#### Prompt
Word for word, write the lines below out again, with no pictures.

#### Input for this task

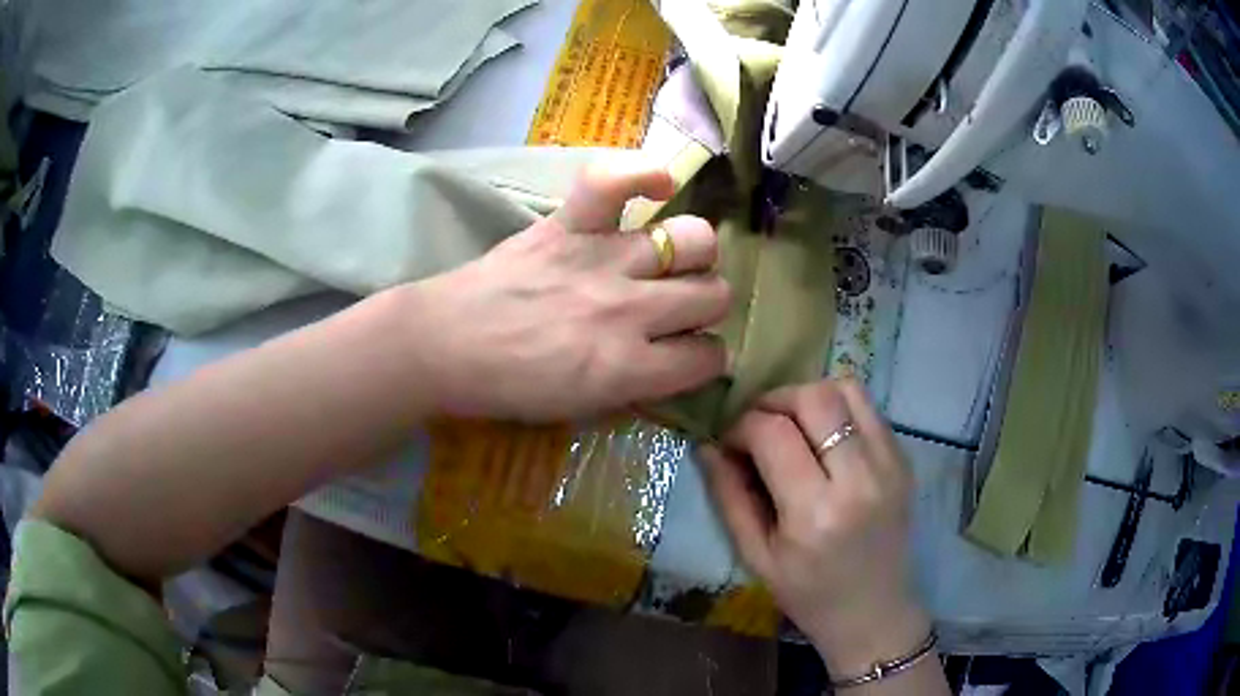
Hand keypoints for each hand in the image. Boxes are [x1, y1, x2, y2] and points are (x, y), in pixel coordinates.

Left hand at [398, 162, 729, 420]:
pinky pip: (615, 181)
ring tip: (674, 258)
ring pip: (694, 239)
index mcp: (628, 369)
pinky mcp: (569, 225)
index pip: (708, 358)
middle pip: (714, 295)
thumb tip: (673, 360)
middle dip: (708, 305)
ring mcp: (602, 259)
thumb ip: (639, 386)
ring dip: (695, 253)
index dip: (706, 358)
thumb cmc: (508, 387)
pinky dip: (641, 175)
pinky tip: (658, 186)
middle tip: (681, 308)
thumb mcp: (583, 409)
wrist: (445, 347)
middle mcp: (629, 310)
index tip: (690, 355)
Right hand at [700, 379, 928, 674]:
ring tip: (792, 425)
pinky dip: (838, 409)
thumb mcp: (756, 556)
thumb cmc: (808, 594)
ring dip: (809, 396)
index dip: (741, 425)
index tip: (729, 442)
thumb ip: (729, 496)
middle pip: (814, 397)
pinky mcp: (905, 459)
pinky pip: (868, 408)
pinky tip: (823, 439)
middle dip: (775, 400)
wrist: (874, 611)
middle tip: (759, 426)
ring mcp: (891, 464)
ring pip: (847, 389)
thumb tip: (707, 445)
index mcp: (816, 513)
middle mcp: (860, 478)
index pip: (773, 433)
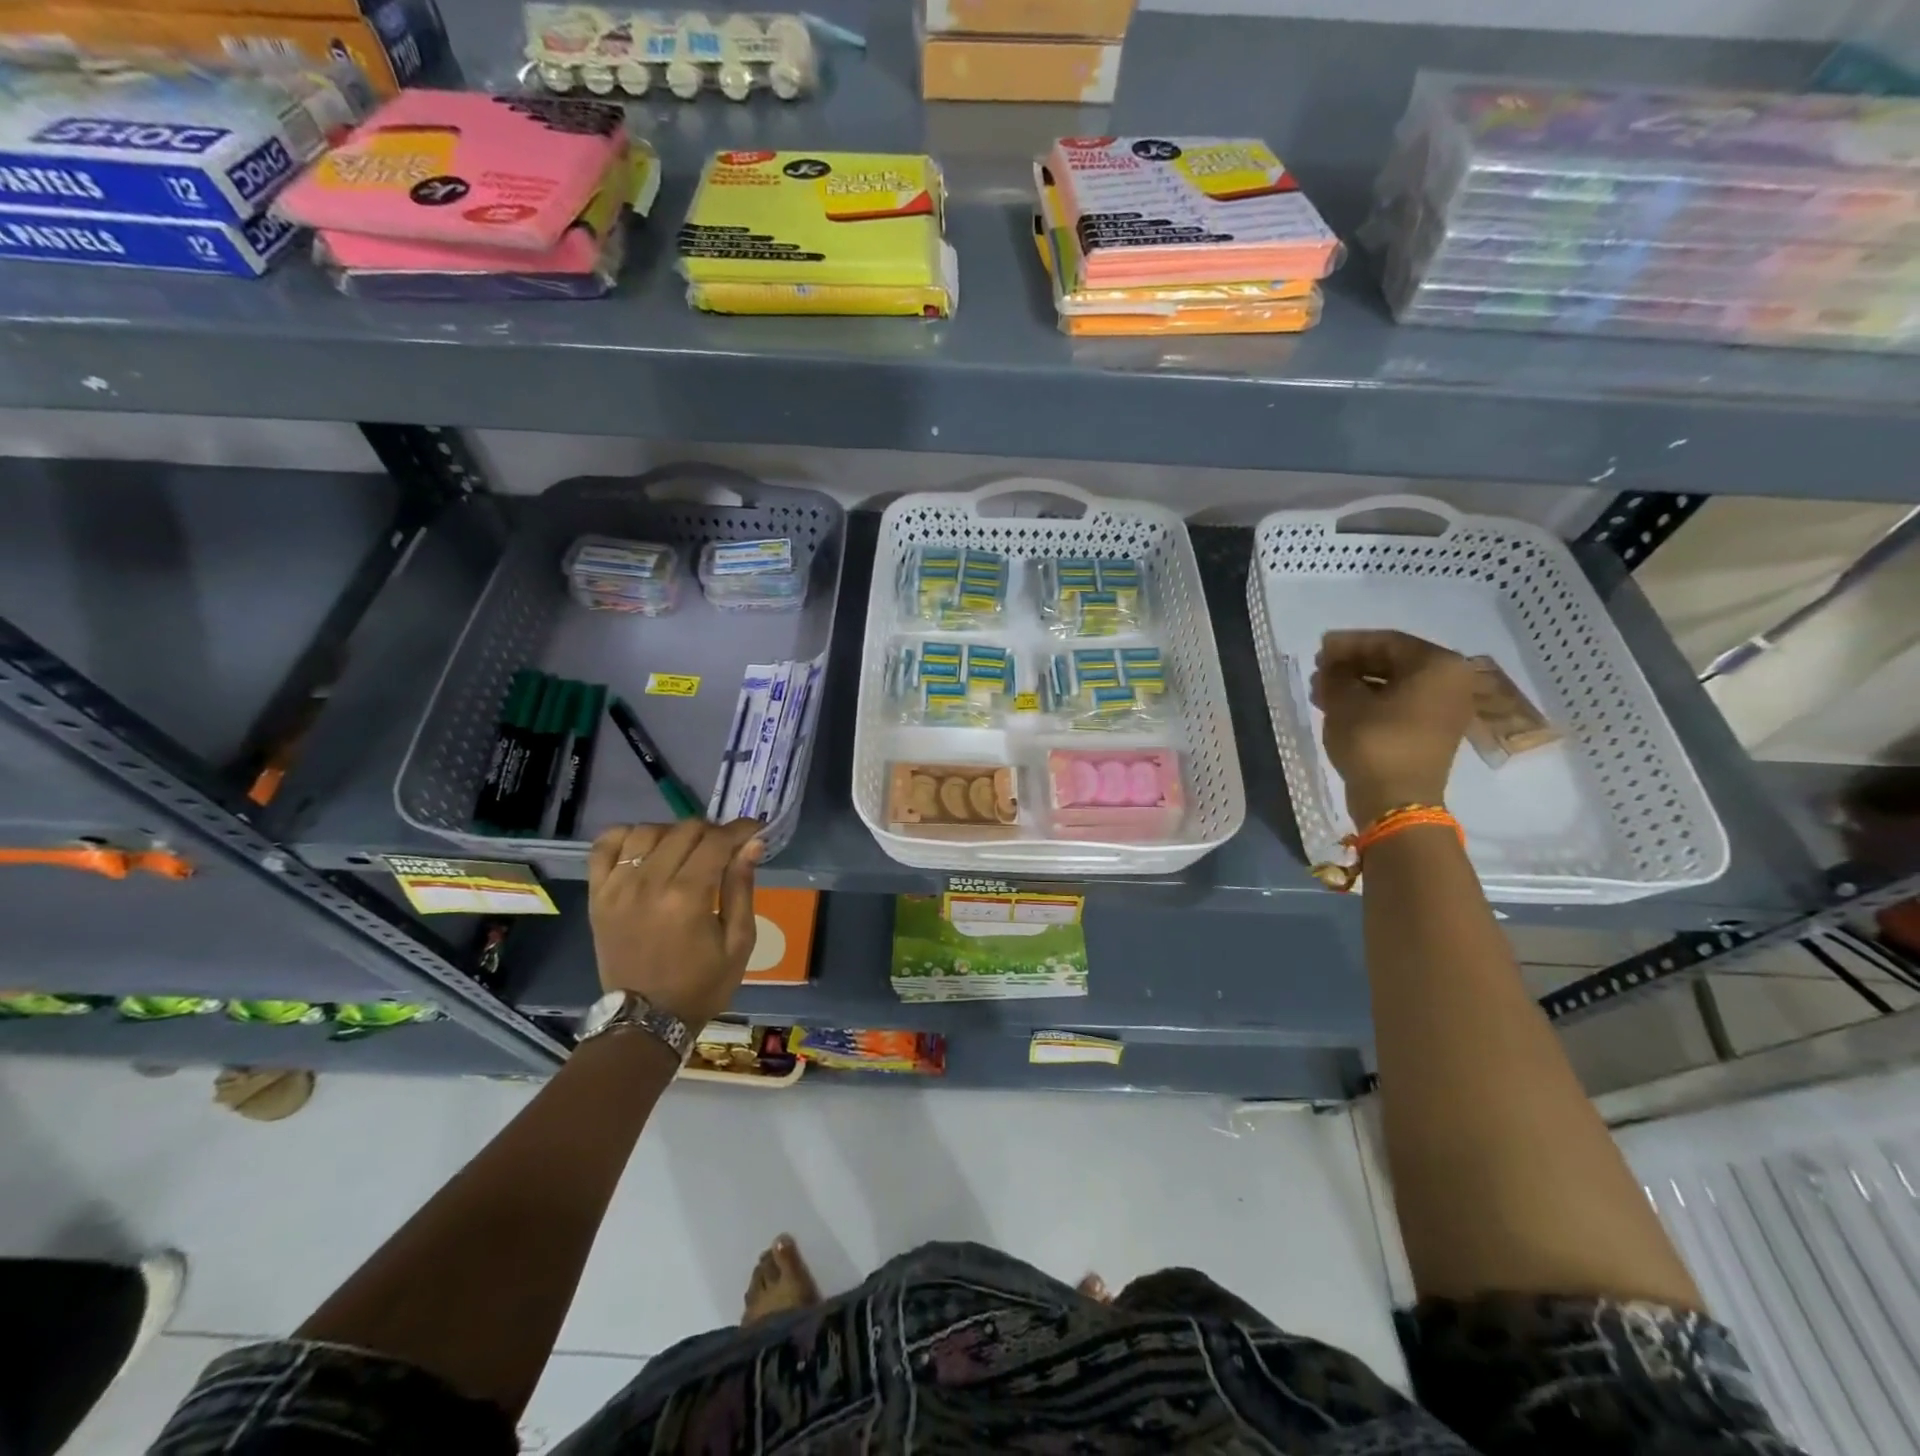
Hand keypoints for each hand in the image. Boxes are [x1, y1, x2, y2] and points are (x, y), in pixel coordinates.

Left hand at [587, 819, 763, 1026]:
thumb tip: (752, 845)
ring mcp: (617, 888)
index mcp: (687, 898)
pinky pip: (604, 846)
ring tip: (686, 850)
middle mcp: (649, 884)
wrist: (645, 1021)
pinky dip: (626, 836)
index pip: (717, 841)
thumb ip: (742, 888)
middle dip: (713, 831)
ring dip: (674, 833)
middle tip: (725, 848)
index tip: (755, 831)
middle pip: (685, 830)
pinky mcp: (598, 895)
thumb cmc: (701, 985)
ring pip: (647, 831)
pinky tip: (645, 847)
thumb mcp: (738, 943)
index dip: (741, 829)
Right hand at [1311, 630, 1475, 826]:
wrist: (1396, 800)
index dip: (1348, 643)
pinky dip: (1371, 701)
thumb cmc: (1374, 742)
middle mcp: (1452, 681)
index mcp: (1438, 666)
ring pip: (1395, 684)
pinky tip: (1340, 706)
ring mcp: (1446, 708)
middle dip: (1353, 664)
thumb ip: (1336, 674)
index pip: (1387, 641)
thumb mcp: (1345, 702)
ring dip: (1358, 683)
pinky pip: (1401, 703)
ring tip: (1322, 690)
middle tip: (1320, 669)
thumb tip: (1331, 666)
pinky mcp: (1434, 730)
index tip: (1319, 647)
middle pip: (1394, 661)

#### Answer space
Hand keypoints for each hand in the image. Boxes are [x1, y1, x2, y2] and points are (x, y), in pixel coordinates.

Left hand at [398, 162, 729, 420]:
pinky pip: (615, 181)
ring tip: (674, 258)
ring pip: (694, 239)
index mcp: (628, 369)
pinky mcp: (569, 225)
index pip: (708, 358)
middle pip: (714, 295)
thumb tip: (673, 360)
middle dip: (708, 305)
ring mcp: (602, 259)
thumb ip: (639, 386)
ring dip: (695, 253)
index dip: (706, 358)
thumb cmc: (508, 387)
pinky dip: (641, 175)
pinky tip: (658, 186)
middle tip: (681, 308)
thumb mcp: (583, 409)
wrist: (445, 347)
middle mcp: (629, 310)
index tip: (690, 355)
Right hand at [700, 379, 928, 674]:
ring tip: (792, 425)
pinky dip: (838, 409)
thumb mcp: (756, 556)
thumb cmc: (808, 594)
ring dip: (809, 396)
index dip: (741, 425)
index tip: (729, 442)
thumb ip: (729, 496)
middle pip: (814, 397)
pinky mcp: (905, 459)
pinky pip: (868, 408)
pinky tip: (823, 439)
middle dip: (775, 400)
wrist: (874, 611)
middle tip: (759, 426)
ring mcp: (891, 464)
ring pip: (847, 389)
thumb tip: (707, 445)
index mcp: (816, 513)
middle mcp: (860, 478)
index pip: (773, 433)
Hand keypoints for each hand in the image. Boxes are [x1, y1, x2, y2] and points are (x, y), in pixel coordinates.

Left hand at [587, 819, 763, 1026]:
thumb tip: (752, 845)
ring mcp: (617, 888)
index mcp: (687, 898)
pinky pip: (604, 846)
ring tip: (686, 850)
middle mcp: (649, 884)
wrist: (645, 1021)
pinky dip: (626, 836)
index pip: (717, 841)
thumb ip: (742, 888)
middle dip: (713, 831)
ring dip: (674, 833)
middle tip: (725, 848)
index tip: (755, 831)
middle pip: (685, 830)
pinky mcp: (598, 895)
thumb cmc: (701, 985)
ring pip: (647, 831)
pinky tip: (645, 847)
thumb mcp: (738, 943)
index dip: (741, 829)
Right hand at [1311, 630, 1475, 826]:
wrist: (1396, 800)
index dip: (1348, 643)
pinky dip: (1371, 701)
thumb cmc: (1374, 742)
middle mcp: (1452, 681)
index mcp: (1438, 666)
ring pip: (1395, 684)
pinky tip: (1340, 706)
ring mcp: (1446, 708)
middle dip: (1353, 664)
thumb ip: (1336, 674)
index pip: (1387, 641)
thumb mcp: (1345, 702)
ring dip: (1358, 683)
pinky pip: (1401, 703)
ring tip: (1322, 690)
middle tip: (1320, 669)
thumb tip: (1331, 666)
pinky mcp: (1434, 730)
index tip: (1319, 647)
middle pip: (1394, 661)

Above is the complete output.